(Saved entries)
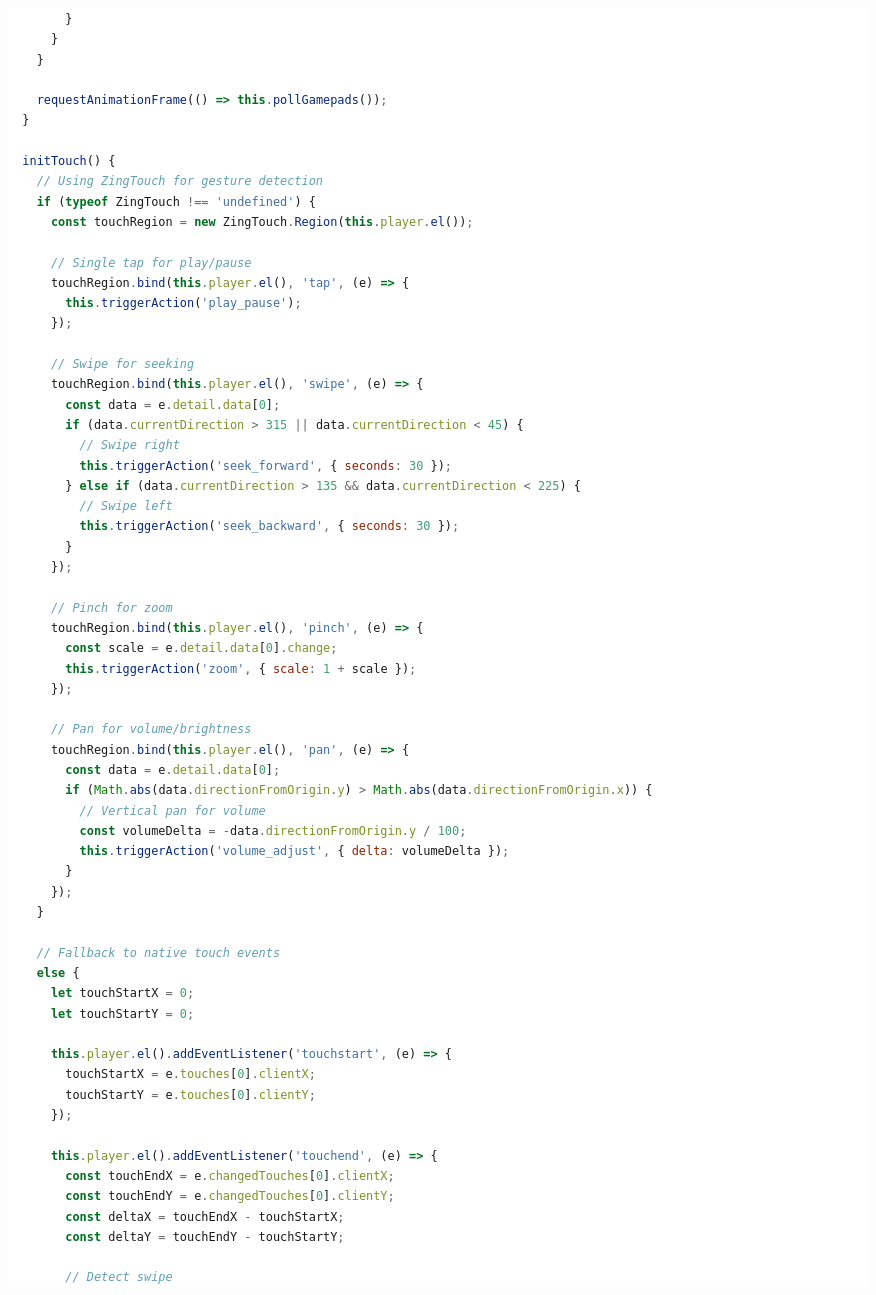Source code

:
 ```javascript
        }
      }
    }

    requestAnimationFrame(() => this.pollGamepads());
  }

  initTouch() {
    // Using ZingTouch for gesture detection
    if (typeof ZingTouch !== 'undefined') {
      const touchRegion = new ZingTouch.Region(this.player.el());

      // Single tap for play/pause
      touchRegion.bind(this.player.el(), 'tap', (e) => {
        this.triggerAction('play_pause');
      });

      // Swipe for seeking
      touchRegion.bind(this.player.el(), 'swipe', (e) => {
        const data = e.detail.data[0];
        if (data.currentDirection > 315 || data.currentDirection < 45) {
          // Swipe right
          this.triggerAction('seek_forward', { seconds: 30 });
        } else if (data.currentDirection > 135 && data.currentDirection < 225) {
          // Swipe left
          this.triggerAction('seek_backward', { seconds: 30 });
        }
      });

      // Pinch for zoom
      touchRegion.bind(this.player.el(), 'pinch', (e) => {
        const scale = e.detail.data[0].change;
        this.triggerAction('zoom', { scale: 1 + scale });
      });

      // Pan for volume/brightness
      touchRegion.bind(this.player.el(), 'pan', (e) => {
        const data = e.detail.data[0];
        if (Math.abs(data.directionFromOrigin.y) > Math.abs(data.directionFromOrigin.x)) {
          // Vertical pan for volume
          const volumeDelta = -data.directionFromOrigin.y / 100;
          this.triggerAction('volume_adjust', { delta: volumeDelta });
        }
      });
    }

    // Fallback to native touch events
    else {
      let touchStartX = 0;
      let touchStartY = 0;

      this.player.el().addEventListener('touchstart', (e) => {
        touchStartX = e.touches[0].clientX;
        touchStartY = e.touches[0].clientY;
      });

      this.player.el().addEventListener('touchend', (e) => {
        const touchEndX = e.changedTouches[0].clientX;
        const touchEndY = e.changedTouches[0].clientY;
        const deltaX = touchEndX - touchStartX;
        const deltaY = touchEndY - touchStartY;

        // Detect swipe
```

- _Work to be completed_
What is the number of lines in the entries that include the string "changedTouches"? Reply with that number alone.

- _Result_
2